Supplied information:
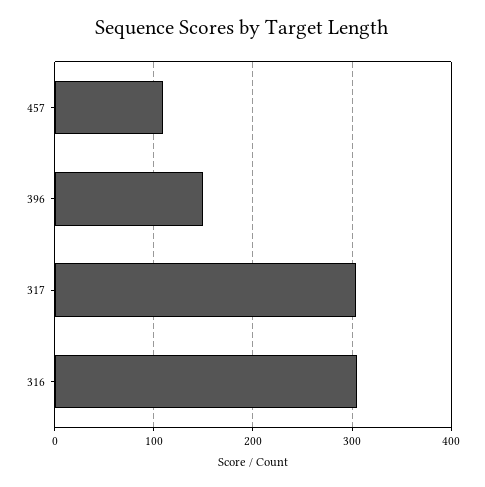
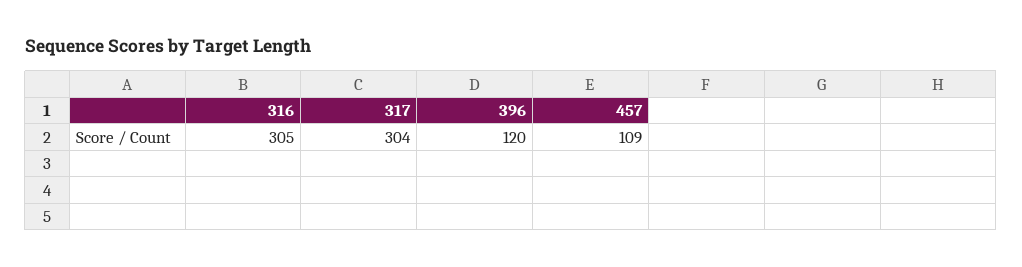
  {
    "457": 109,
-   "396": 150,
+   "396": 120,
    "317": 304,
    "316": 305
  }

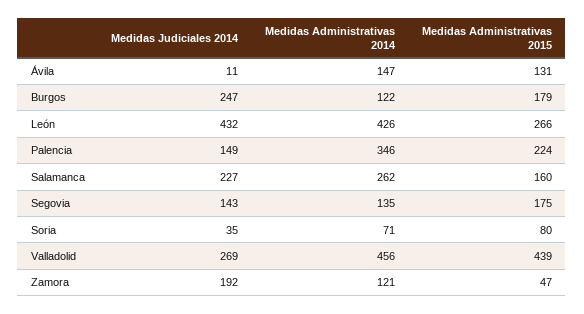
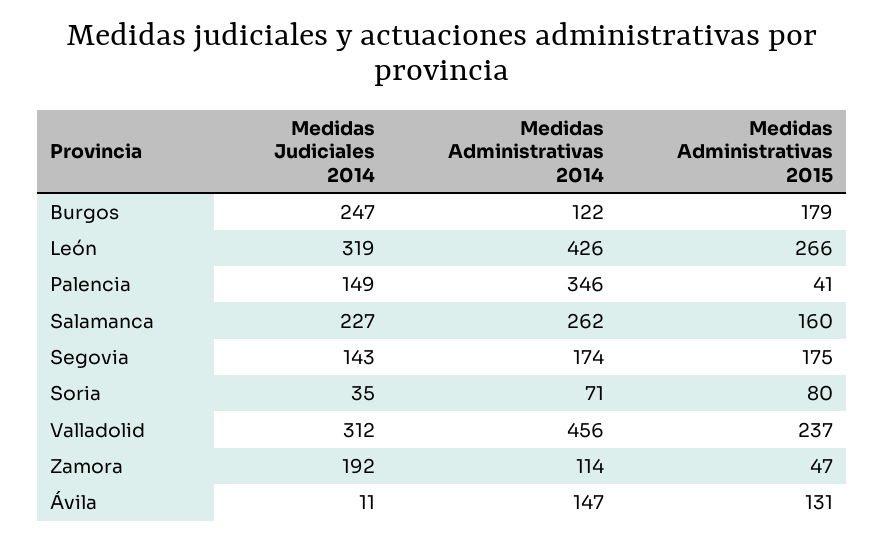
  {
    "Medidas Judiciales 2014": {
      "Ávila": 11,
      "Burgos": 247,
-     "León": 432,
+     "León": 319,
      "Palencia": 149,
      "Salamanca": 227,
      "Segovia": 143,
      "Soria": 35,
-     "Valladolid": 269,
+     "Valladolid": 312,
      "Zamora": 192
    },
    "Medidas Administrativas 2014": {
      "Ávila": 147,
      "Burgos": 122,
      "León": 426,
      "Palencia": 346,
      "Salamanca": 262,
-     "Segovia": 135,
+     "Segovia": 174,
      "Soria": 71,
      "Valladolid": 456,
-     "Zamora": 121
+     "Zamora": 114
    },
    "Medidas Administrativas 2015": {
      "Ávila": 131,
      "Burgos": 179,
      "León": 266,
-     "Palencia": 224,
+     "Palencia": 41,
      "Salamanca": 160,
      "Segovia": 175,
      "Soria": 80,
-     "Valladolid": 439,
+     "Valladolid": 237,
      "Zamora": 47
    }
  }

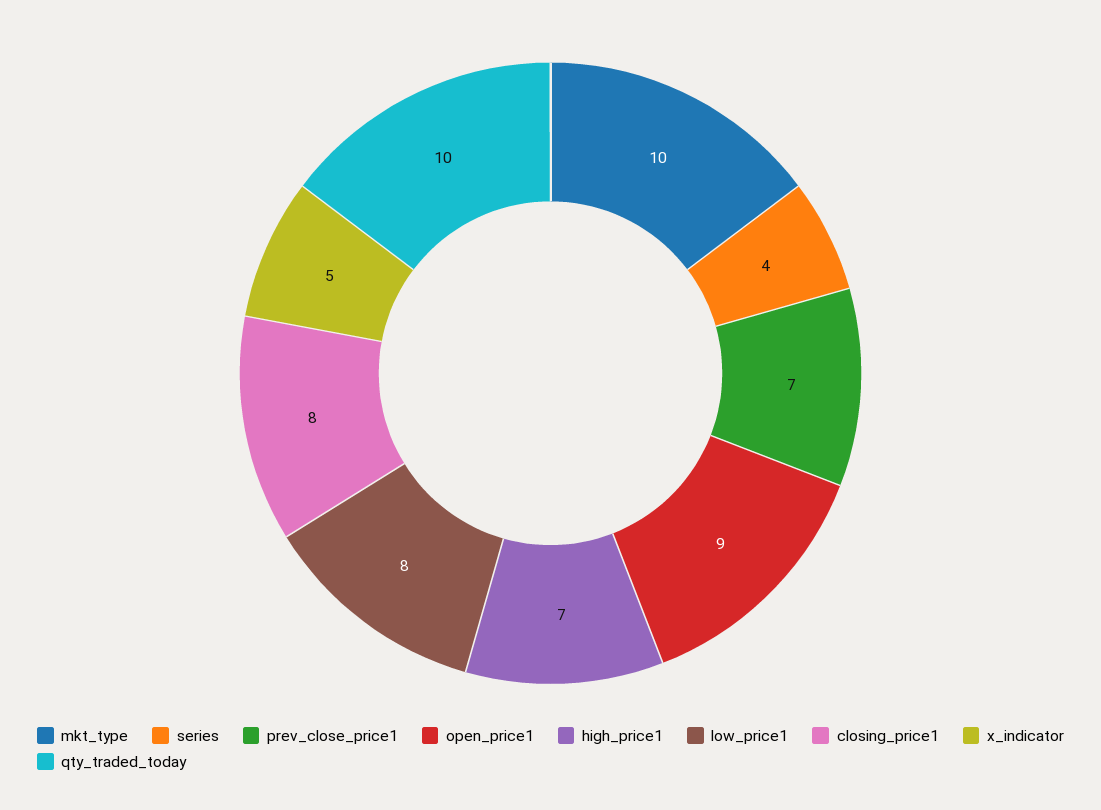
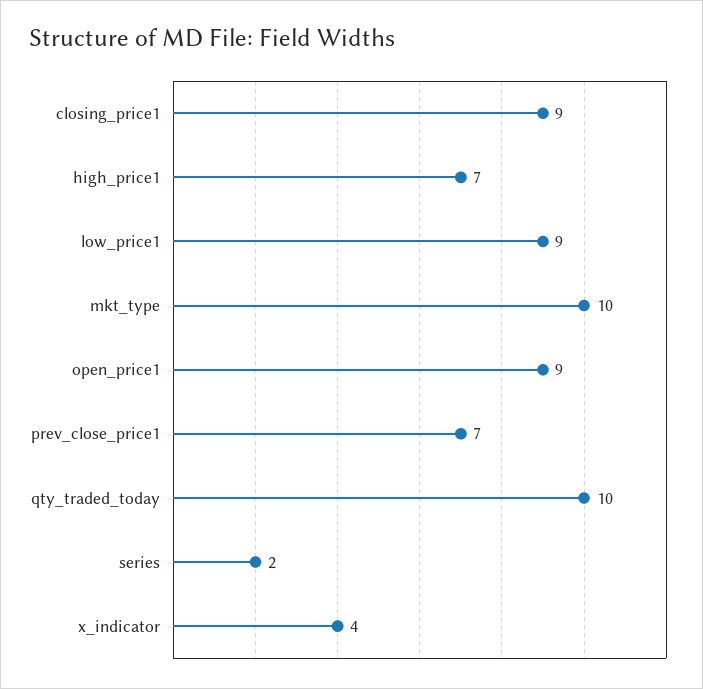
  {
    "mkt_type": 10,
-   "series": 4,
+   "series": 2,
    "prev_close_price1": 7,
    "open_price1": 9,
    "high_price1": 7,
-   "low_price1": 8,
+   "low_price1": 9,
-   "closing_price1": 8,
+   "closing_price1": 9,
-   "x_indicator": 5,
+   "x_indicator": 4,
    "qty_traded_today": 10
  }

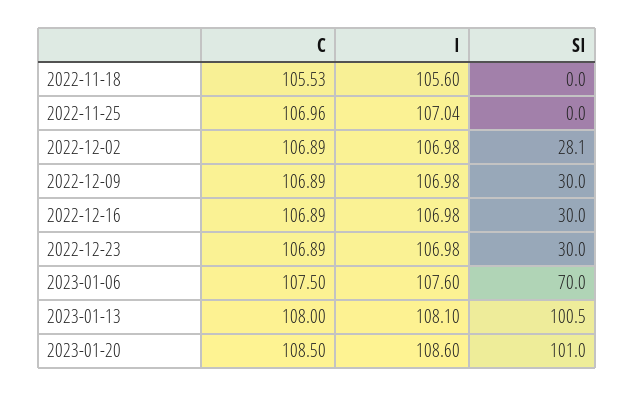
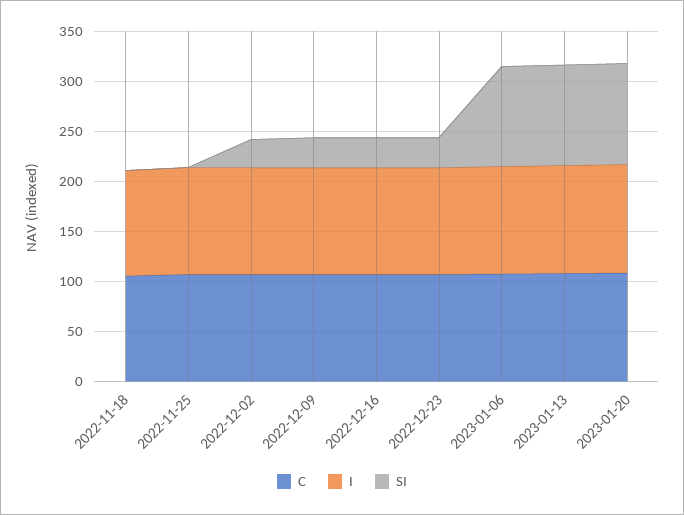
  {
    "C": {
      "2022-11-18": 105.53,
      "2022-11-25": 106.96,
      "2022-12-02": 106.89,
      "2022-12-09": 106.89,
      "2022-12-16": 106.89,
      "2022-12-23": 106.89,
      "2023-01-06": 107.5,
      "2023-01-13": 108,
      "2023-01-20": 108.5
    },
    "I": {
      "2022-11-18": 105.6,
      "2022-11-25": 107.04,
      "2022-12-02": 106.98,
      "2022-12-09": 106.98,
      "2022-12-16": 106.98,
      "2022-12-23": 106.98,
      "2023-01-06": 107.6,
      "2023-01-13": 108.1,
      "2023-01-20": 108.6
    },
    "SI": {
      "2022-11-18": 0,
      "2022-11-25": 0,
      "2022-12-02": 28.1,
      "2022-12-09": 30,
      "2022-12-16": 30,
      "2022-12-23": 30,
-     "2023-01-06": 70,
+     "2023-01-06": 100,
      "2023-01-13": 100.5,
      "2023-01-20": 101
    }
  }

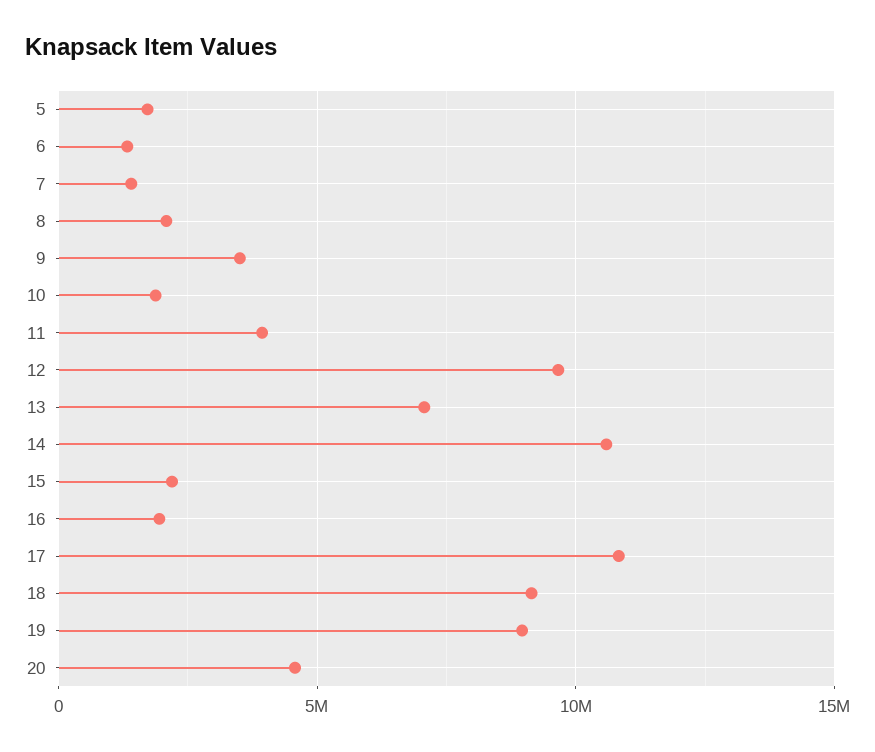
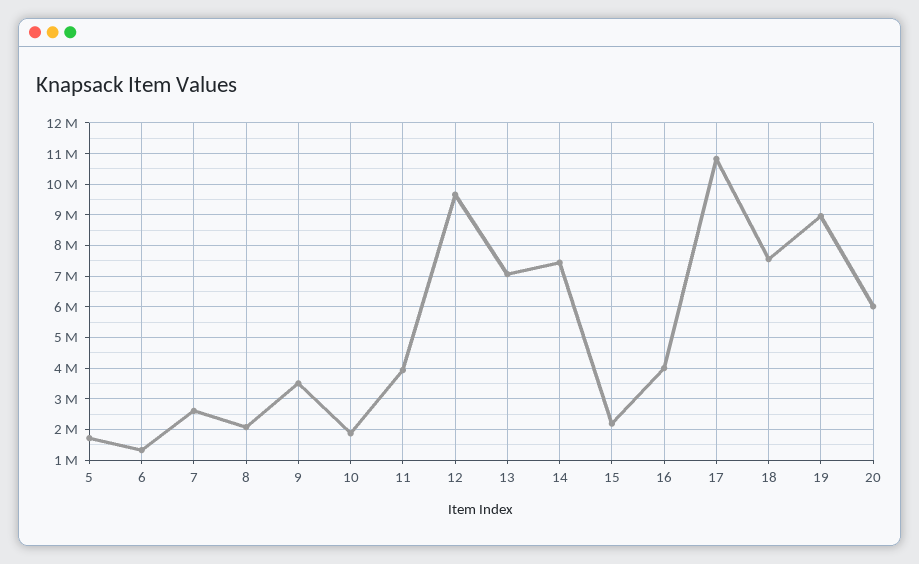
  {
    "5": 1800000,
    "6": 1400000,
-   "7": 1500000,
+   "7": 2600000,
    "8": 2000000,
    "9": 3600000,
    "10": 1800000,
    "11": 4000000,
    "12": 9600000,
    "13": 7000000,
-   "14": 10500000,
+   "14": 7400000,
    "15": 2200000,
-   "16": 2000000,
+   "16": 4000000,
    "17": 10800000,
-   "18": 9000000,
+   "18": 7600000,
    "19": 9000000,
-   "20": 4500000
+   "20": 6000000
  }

Aim of the exercise:
In the records above, collect each line with "Palencia".

Answer space:
      "Palencia": 149,
      "Palencia": 346,
-     "Palencia": 224,
+     "Palencia": 41,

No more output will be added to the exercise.